169 Norton Street Leichhardt, New South Wales 2040
|Opening hours||Sun-Thu 8am-11pm; Fri-Sat 8am-midnight|
|Prices||Cheap (mains under $20)|
|Phone||02 9560 9981|
"No soy, light or skim milk. Cash only." If Norton Street was The Pantheon, these words would be inscribed on its frieze. At Leichhardt's focal point of spaghetti and short blacks, the commandments have been displayed above the cash register for as long as anyone can remember.
"We thought about taking the sign down and relaxing the rules, but it's such an important part of the cafe's history we just couldn't," says Con Damouras. The veteran restaurateur owns Bar Italia in partnership with his wife of 35 years, Sarina Ruffino Damouras, his sister-in-law and her husband (Angela and Marcello Menga), and best mate Maurizio Costuzzi.
Damouras has fond childhood memories of visiting Bar Italia for gelato after service at St Gerasimos Greek Orthodox Church nearby. "Mum told me that Dad used to have a bit of a flutter in the courtyard, too," he says. When previous owner Peter Cama decided to sell in 2014, Damouras couldn't pass up the opportunity to own a Sydney icon.
Red sauce runs thick in his family's blood. Sarina Ruffino Damouras and her sister are daughters of Luigi Ruffino, a Sicilian migrant who pioneered Italian cooking in the Northern Territory in the 1950s. Affectionately known as "Papa Luigi", Ruffino was awarded an MBE in 1979 for services to central Australia and had a park in Alice Springs named after him last year.
With the exception of a few cosmetic tucks, Damouras and his family have kept Bar Italia unchanged.

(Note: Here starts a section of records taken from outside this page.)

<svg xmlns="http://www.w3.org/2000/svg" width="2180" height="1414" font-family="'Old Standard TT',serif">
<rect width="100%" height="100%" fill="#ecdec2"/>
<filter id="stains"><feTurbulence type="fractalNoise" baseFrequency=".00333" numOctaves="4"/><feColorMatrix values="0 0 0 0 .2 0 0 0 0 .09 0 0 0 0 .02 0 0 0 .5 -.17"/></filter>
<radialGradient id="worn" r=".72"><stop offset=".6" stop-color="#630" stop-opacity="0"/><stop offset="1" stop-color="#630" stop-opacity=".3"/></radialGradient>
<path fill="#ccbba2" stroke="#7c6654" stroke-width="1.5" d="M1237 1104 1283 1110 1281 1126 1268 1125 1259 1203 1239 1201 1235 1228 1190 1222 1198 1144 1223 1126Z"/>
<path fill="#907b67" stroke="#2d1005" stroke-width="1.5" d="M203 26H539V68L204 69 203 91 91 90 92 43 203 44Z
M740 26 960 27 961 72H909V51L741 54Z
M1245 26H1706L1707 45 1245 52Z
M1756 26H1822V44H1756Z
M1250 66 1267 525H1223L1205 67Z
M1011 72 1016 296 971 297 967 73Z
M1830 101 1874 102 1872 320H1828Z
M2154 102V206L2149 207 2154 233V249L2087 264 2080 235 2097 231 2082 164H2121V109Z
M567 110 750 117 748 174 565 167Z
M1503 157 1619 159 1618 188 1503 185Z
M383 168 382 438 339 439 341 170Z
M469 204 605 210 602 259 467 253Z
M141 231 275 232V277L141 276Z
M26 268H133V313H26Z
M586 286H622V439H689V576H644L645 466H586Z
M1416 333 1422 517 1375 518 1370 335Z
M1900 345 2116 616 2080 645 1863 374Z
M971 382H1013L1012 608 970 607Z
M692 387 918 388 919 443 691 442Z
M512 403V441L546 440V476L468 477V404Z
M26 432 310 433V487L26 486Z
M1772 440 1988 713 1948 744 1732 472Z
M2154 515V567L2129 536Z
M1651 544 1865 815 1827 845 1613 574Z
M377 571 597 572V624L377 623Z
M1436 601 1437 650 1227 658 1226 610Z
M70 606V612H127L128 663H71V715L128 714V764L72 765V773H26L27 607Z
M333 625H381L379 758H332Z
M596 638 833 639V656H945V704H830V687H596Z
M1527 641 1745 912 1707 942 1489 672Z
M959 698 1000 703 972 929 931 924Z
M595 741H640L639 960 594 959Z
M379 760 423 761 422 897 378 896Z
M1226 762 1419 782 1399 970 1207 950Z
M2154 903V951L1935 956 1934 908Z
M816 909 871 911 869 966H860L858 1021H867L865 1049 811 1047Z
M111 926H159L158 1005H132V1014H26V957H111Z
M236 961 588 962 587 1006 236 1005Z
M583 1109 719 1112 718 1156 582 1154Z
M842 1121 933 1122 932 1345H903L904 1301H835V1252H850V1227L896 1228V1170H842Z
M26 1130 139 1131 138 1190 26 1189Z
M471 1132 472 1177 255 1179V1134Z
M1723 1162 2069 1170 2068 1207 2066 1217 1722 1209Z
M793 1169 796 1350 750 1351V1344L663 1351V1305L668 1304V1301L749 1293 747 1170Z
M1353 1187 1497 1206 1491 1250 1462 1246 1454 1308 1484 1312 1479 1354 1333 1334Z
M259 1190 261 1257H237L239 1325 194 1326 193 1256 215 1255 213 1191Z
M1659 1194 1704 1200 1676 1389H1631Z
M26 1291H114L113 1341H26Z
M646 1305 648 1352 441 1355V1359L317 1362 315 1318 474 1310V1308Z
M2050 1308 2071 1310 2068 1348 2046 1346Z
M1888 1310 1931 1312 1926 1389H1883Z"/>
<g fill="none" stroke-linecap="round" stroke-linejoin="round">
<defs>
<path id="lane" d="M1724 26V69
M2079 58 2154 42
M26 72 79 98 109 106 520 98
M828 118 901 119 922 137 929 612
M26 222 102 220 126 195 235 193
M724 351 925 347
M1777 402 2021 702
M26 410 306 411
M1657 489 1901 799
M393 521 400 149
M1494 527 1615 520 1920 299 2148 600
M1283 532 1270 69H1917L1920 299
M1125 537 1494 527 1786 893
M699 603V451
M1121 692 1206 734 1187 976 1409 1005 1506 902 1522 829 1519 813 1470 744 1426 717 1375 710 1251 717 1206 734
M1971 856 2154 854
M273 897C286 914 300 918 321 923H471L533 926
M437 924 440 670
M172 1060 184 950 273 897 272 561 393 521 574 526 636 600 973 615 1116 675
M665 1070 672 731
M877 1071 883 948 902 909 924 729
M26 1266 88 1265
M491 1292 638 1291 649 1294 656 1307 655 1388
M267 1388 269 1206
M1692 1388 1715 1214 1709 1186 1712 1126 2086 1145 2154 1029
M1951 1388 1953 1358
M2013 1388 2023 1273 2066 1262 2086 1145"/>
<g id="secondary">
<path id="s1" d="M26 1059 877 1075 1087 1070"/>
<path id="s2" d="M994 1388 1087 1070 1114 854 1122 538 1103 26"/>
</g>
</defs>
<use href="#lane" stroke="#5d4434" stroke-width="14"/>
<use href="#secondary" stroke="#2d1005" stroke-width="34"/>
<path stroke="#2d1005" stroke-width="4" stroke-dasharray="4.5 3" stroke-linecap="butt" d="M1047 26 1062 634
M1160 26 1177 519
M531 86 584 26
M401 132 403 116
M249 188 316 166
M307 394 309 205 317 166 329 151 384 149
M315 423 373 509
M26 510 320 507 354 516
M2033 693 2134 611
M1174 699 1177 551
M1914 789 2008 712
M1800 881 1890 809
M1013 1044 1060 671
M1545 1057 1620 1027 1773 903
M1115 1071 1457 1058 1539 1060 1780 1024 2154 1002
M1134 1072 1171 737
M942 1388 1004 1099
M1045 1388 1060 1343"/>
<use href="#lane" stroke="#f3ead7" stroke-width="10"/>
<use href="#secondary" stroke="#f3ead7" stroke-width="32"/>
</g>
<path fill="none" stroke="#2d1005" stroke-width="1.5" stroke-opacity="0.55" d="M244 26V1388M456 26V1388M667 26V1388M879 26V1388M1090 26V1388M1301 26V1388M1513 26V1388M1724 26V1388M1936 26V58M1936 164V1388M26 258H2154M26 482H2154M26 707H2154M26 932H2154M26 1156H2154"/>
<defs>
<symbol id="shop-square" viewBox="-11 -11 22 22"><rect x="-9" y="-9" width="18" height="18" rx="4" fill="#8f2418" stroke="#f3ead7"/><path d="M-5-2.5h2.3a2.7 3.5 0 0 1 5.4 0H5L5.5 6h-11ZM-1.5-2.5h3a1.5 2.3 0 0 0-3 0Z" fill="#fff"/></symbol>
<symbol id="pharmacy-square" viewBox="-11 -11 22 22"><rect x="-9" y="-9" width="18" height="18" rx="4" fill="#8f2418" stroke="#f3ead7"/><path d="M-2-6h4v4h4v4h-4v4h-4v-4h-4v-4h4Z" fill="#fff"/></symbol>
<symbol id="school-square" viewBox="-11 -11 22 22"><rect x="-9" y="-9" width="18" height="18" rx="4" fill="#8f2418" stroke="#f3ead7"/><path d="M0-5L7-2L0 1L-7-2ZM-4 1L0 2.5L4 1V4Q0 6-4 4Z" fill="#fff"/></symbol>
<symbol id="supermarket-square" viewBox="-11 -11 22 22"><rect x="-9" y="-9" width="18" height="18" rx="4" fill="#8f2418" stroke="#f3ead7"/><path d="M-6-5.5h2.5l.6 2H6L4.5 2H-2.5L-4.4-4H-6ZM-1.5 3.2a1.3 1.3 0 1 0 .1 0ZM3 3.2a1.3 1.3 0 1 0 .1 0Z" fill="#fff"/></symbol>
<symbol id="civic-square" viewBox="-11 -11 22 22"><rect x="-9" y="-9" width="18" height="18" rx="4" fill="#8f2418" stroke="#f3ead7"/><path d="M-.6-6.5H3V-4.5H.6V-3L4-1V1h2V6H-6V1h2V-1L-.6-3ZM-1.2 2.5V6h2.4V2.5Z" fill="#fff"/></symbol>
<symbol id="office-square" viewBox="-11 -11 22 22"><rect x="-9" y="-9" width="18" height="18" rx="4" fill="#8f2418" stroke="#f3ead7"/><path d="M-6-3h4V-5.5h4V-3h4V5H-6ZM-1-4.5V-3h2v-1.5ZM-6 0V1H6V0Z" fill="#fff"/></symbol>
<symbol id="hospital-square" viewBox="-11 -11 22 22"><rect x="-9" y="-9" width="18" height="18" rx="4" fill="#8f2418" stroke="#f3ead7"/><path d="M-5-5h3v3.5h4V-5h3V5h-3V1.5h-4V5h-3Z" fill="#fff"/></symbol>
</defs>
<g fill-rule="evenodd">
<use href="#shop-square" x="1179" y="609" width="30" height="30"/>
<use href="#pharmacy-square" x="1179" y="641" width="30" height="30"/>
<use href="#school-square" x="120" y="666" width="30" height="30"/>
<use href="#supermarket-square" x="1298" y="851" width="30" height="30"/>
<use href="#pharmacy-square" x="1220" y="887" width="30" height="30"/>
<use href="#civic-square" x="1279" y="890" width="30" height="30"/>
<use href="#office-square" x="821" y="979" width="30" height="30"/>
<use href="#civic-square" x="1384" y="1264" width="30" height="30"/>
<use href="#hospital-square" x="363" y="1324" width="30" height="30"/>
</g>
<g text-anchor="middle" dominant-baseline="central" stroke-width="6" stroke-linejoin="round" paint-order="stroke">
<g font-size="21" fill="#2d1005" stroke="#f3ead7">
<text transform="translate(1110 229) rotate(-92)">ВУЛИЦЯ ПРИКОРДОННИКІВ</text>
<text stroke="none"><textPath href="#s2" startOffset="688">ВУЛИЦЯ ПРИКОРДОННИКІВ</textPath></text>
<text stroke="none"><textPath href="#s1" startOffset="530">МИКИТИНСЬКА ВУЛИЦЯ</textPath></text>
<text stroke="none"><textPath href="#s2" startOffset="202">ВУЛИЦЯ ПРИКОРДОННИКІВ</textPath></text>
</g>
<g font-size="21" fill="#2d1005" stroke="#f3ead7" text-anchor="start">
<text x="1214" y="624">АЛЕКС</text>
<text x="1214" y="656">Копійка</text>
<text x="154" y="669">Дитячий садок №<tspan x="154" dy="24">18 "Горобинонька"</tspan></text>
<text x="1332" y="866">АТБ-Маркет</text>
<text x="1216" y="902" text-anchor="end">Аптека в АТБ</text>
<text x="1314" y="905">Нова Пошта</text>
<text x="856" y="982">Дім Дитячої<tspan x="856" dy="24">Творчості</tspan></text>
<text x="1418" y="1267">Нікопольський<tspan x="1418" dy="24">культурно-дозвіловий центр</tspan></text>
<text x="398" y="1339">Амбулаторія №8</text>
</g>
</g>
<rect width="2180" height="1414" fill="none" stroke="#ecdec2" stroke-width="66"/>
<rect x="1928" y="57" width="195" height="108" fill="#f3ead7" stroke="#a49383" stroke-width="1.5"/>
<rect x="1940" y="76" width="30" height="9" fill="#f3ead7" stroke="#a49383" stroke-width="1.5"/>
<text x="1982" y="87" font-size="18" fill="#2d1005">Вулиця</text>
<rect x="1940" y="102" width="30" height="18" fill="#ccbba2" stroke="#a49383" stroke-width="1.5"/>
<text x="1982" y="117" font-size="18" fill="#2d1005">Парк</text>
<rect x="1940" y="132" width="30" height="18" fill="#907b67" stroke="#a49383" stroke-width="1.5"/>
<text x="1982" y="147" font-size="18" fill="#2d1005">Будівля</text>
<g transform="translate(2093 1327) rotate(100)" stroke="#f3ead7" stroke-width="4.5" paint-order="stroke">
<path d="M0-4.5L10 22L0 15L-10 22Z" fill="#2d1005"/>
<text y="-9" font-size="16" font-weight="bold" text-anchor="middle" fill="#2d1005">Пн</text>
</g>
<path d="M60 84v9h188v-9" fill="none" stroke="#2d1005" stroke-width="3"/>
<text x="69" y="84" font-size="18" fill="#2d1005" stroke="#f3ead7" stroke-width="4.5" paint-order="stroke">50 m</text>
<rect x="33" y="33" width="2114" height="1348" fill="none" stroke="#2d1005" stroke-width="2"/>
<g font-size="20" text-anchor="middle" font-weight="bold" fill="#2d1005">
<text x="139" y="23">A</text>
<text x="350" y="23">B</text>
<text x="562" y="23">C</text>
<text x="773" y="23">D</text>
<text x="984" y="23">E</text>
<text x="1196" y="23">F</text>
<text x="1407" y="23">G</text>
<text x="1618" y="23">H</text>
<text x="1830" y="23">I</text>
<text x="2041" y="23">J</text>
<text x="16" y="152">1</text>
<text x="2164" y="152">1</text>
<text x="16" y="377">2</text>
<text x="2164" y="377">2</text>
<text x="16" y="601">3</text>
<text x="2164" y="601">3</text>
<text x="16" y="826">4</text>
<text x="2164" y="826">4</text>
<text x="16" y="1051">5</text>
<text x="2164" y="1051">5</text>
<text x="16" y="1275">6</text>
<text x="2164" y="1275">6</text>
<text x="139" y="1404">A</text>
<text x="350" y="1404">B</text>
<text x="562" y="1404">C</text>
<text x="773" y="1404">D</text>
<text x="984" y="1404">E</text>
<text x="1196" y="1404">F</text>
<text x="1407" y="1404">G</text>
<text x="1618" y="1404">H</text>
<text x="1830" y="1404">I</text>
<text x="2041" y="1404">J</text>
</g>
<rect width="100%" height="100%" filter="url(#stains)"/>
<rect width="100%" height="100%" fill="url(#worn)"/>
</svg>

Terrazzo tiles still run the length a dining room decorated in a grungy mix of Godfather prints, il Tricolore flags and framed Beatles LPs (former owner Cama was a big Fab Four fan).
When the restaurant began life in 1952, the Sicilian-owned eatery was a place for Italian men to drink crema-topped espressos and play cards without their wives. Today it's frequented by anyone who has a pulse: silver-haired couples, nostalgia-hunting millenials, Newstart recipients (prices are competitive and corkage is free), professional rugby league players and school kids buying gelato with pocket change. Italian gentlemen with Sopranos haircuts still visit for controlled arguments about Serie A and the Inner West Council.
Sure, there are better pasta dishes in Sydney, with fresher spaghetti and slower-cooked ragu, but I've never had a $16.50 fettuccine at Bar Italia I didn't enjoy. My go-to is the Sicula – a fuss-free tussle of bacon, chilli, garlic and olive oil I've made at home a thousand times. More popular is the Bar Italia house special spaghetti ($18.50), which is basically just the Sicula with prawns.
Chicken parmigiana ($19.50) is the other big seller, because of course it is. (How the frankly odd combination of chook, cheese and tomato became Australia's national pub dish is a three-pipe mystery, Watson.) Veal boscaiola ($19.50) is a winner, though, with flattened steaks and three veg barely visible under a sauce of cream, mushrooms, bacon and more cream. It's what you want to eat on a cold night in front of the telly and never discuss with your dietitian.
All gelato remains house-made and a scoop of the tiramisu signature ($4.50) is the perfect accompaniment for a Norton Street passeggiata. Sicilian pistachio, caramelised fig and zuppa inglese are other noble flavours.
Hot for a soy latte? Head to any of the hundreds of other Sydney cafe's Bar Italia paved the way for. Keen on Hawaiian pizza with jet black coffee more reliable than a Fiat 500? Come in! Order at the counter. Sit down. Relax.
Lunga vita, Bar Italia. You are loved.
Signature dishes: Chicken parmigiana ($19.50); veal with artichokes and white wine ($19.50); schnitzel with spaghetti bolognese ($22.50); Bar Italia spaghetti ($18.50); baked ricotta cake ($6); tiramisu gelato ($4.50).
Famous diners: Colin Friels, Keanu Reeves, Tara Brown, Joel Edgerton, Vince Colosimo, Vince Sorrenti, Sisto Malaspina, Rose Byrne.